Cell Cycle 2007 Jan 17;6(2):182-8. Epub 2007 Jan 17.
Institut Cochin, Département Maladies Infectieuses, Inserm, CNRS, Université Paris 5, Paris, France.
How the HIV1 Vpr protein initiates the host cell response leading to cell cycle arrest in G(2) has remained unknown. Here, we show that recruitment of DCAF1/VprBP by Vpr is essential for its cytostatic activity, which can be abolished either by single mutations of Vpr that impair DCAF1 binding, or by siRNA-mediated silencing of DCAF1. Furthermore, DCAF1 bridges Vpr to DDB1, a core subunit of Cul4 ubiquitin ligases. Altogether these results point to a mechanism where Vpr triggers G(2) arrest by hijacking the Cul4/DDB1(DCAF1) ubiquitin ligase.
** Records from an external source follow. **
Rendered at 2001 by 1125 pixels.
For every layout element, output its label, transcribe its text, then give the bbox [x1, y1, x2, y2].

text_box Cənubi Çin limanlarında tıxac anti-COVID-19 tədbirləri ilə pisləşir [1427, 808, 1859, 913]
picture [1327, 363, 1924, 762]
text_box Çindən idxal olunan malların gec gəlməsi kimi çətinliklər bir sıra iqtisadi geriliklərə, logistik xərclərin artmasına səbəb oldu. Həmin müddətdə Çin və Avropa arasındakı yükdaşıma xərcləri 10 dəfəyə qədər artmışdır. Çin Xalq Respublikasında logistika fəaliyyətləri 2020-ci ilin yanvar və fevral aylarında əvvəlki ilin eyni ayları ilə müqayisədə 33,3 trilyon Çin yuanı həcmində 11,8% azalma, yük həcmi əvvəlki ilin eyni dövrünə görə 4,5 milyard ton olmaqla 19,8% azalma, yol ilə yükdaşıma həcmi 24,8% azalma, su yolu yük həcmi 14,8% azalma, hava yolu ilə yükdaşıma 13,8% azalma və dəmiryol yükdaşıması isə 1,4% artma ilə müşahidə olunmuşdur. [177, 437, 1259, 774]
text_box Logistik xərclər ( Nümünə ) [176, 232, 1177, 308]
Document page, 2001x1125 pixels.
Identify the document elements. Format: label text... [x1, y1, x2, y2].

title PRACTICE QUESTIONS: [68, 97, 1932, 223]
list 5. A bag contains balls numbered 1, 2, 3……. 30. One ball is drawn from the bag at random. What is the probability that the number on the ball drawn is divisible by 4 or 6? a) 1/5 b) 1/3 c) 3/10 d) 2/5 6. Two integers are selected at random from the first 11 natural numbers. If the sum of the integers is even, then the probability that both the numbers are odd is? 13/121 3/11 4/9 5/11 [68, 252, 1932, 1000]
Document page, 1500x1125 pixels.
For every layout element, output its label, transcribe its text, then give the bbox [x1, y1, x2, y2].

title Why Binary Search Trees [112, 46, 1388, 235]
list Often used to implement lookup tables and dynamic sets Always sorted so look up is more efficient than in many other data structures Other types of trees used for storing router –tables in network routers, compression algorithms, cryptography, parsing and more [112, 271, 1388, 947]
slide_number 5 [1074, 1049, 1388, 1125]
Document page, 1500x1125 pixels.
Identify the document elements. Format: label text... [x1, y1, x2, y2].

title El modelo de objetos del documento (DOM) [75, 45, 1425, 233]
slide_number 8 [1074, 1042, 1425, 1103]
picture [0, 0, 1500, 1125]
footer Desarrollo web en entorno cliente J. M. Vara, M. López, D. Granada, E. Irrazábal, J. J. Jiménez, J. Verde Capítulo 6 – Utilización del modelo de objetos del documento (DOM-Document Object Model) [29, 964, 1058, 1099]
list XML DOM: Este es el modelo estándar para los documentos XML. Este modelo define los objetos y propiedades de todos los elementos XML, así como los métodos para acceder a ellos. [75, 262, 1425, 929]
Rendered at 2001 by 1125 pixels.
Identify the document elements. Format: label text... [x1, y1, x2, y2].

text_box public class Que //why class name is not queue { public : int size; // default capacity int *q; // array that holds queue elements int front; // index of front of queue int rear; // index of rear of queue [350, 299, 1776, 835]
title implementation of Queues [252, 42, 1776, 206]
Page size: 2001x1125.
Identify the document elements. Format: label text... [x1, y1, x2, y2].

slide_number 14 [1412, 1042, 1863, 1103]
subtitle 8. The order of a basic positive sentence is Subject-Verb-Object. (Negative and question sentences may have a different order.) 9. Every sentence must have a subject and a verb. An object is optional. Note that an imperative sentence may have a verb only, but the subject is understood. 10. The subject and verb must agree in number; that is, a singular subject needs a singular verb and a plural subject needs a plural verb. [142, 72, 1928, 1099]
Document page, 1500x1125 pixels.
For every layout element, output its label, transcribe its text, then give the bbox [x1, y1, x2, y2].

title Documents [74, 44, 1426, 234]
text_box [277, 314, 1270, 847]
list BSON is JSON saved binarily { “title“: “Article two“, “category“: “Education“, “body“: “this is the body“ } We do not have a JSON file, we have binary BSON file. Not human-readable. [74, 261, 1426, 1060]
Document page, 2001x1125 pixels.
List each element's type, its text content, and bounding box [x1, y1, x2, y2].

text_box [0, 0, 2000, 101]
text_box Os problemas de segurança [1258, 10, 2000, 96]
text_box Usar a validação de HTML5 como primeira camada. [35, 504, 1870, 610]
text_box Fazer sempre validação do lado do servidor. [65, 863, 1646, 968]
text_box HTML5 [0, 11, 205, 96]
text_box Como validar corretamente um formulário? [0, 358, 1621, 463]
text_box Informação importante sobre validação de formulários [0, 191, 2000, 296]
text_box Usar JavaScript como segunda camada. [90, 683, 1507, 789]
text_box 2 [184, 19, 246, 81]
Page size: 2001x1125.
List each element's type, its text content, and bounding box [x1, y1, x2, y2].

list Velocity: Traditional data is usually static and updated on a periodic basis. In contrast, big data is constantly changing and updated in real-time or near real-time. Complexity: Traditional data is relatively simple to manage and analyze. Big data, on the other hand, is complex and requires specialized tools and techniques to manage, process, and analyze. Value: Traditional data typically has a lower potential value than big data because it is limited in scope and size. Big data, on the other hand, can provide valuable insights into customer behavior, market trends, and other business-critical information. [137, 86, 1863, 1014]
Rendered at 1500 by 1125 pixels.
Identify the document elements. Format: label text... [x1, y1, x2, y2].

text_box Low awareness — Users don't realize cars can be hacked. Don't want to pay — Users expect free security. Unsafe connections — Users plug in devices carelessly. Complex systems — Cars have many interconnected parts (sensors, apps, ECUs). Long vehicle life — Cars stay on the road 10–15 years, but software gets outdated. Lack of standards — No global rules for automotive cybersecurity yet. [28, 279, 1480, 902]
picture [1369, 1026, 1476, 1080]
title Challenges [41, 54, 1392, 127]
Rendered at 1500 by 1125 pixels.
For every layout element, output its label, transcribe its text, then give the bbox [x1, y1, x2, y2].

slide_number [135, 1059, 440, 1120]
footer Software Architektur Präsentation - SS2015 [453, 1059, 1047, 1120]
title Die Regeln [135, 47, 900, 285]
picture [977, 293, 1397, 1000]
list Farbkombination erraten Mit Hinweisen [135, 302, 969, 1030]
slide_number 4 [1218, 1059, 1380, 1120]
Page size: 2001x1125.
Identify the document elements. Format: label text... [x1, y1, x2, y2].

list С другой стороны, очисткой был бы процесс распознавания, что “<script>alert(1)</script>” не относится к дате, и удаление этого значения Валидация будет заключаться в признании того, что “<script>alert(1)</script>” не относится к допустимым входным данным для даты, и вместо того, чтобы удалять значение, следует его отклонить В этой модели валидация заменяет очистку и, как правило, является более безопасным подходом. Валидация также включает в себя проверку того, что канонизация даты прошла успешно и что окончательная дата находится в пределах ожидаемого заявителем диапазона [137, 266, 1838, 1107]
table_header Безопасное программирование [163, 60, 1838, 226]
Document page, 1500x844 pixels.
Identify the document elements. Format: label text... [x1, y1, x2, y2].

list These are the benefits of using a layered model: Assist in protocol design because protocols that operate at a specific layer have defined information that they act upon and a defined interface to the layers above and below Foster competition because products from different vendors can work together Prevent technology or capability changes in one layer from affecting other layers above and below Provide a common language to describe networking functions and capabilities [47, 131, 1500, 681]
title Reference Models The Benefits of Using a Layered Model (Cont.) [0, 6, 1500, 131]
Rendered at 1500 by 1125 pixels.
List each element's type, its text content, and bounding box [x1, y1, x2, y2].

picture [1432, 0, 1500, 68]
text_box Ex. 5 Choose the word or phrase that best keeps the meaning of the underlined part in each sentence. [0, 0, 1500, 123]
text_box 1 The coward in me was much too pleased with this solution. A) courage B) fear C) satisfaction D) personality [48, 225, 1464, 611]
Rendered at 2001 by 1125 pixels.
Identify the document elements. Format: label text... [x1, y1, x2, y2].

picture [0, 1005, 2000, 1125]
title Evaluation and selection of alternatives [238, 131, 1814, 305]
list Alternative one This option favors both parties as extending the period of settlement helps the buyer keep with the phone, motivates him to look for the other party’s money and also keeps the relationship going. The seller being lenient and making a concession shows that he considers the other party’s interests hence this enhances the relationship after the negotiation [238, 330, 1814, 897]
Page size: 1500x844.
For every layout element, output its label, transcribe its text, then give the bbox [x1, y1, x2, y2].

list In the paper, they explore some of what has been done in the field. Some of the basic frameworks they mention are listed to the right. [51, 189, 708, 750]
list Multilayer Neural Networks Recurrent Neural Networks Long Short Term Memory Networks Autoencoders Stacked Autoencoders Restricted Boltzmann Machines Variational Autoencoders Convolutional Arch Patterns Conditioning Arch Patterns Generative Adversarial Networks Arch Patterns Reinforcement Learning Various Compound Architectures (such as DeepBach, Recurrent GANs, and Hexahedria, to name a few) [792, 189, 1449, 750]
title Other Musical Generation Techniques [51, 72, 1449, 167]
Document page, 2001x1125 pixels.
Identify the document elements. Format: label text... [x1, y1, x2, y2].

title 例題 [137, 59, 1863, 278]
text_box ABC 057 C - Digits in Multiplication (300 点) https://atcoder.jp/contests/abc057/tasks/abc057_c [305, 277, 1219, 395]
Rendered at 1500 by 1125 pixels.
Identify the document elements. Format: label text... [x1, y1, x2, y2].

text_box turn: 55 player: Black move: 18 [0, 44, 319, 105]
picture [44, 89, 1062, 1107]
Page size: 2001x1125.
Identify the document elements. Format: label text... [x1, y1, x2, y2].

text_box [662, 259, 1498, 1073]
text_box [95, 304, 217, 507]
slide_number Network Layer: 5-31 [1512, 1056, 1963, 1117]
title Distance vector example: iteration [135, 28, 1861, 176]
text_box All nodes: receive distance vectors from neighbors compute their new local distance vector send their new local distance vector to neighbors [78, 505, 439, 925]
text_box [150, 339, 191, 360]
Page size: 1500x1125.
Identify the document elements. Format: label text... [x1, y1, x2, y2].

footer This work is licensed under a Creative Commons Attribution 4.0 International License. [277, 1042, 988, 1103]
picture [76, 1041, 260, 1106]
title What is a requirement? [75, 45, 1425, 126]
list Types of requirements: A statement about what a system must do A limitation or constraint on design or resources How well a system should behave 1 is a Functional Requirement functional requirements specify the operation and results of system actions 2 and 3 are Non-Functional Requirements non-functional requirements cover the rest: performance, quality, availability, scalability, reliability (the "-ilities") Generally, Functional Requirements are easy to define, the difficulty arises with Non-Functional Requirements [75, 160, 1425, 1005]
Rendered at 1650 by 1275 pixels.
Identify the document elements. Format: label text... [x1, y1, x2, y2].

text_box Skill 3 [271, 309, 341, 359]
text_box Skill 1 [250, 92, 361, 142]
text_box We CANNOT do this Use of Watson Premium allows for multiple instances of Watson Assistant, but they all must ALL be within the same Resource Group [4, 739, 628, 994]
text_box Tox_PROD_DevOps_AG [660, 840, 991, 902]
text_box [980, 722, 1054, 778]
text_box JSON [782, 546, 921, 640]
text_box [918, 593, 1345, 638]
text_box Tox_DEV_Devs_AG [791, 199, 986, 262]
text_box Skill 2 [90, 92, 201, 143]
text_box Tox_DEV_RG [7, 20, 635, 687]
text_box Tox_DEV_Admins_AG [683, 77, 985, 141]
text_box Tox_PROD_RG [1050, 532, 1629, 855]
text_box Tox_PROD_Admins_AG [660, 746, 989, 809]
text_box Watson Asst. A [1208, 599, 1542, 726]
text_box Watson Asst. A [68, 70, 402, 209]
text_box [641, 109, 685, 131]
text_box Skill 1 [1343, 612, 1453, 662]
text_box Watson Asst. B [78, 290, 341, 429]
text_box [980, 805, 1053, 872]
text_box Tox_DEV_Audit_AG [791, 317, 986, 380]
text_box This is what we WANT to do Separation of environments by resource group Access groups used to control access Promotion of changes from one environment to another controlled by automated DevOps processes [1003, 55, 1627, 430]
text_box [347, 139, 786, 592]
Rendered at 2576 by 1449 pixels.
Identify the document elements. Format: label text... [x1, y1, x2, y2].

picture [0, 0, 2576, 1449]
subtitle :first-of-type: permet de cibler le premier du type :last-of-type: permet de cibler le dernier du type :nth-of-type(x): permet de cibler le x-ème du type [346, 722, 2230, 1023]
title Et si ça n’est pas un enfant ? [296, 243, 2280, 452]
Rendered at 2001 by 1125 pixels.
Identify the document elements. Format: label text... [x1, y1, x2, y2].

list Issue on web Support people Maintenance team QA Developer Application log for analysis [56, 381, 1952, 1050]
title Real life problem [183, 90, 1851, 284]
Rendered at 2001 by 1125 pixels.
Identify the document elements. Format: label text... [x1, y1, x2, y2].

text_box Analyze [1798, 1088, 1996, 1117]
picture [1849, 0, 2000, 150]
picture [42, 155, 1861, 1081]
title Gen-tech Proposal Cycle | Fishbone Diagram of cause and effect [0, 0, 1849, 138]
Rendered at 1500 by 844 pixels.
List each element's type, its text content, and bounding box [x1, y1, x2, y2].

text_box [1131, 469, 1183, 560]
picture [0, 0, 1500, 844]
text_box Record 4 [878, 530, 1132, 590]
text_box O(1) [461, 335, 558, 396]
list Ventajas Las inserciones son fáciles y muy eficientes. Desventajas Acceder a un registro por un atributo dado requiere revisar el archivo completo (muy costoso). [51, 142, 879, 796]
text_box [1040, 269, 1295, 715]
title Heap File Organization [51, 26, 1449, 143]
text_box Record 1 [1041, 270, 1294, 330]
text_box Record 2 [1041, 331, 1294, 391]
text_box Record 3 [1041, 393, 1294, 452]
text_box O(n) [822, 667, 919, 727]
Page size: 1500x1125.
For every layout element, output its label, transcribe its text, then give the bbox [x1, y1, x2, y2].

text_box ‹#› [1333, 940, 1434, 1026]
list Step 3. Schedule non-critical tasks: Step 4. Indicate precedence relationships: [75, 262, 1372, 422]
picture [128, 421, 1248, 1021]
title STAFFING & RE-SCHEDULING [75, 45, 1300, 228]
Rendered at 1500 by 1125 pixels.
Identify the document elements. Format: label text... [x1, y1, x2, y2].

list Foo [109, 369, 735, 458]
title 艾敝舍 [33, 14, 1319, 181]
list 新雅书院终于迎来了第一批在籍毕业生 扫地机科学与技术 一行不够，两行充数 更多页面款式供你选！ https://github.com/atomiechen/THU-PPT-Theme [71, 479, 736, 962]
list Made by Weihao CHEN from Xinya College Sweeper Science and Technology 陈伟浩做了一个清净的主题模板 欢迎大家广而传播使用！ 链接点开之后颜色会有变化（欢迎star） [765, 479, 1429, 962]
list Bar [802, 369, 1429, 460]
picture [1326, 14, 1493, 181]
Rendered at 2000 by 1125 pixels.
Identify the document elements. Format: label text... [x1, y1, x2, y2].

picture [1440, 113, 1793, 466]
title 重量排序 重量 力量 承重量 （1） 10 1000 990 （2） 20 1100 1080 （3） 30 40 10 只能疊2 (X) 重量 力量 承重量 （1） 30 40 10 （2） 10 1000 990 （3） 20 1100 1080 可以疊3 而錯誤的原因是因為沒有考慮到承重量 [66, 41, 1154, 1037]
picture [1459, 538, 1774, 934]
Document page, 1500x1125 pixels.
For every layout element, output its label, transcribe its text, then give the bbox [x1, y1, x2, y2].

We further show that, Vpx, a non-cytostatic Vpr-related protein acquired by HIV2 and SIV, also binds DCAF1 through a conserved motif. Thus, Vpr from HIV1 and Vpx from SIV recruit DCAF1 with different physiological outcomes for the host cell. This in turn suggests that both proteins have evolved to preserve interaction with the same Cul4 ubiquitin ligase while diverging in the recognition of host substrates targeted for proteasomal degradation.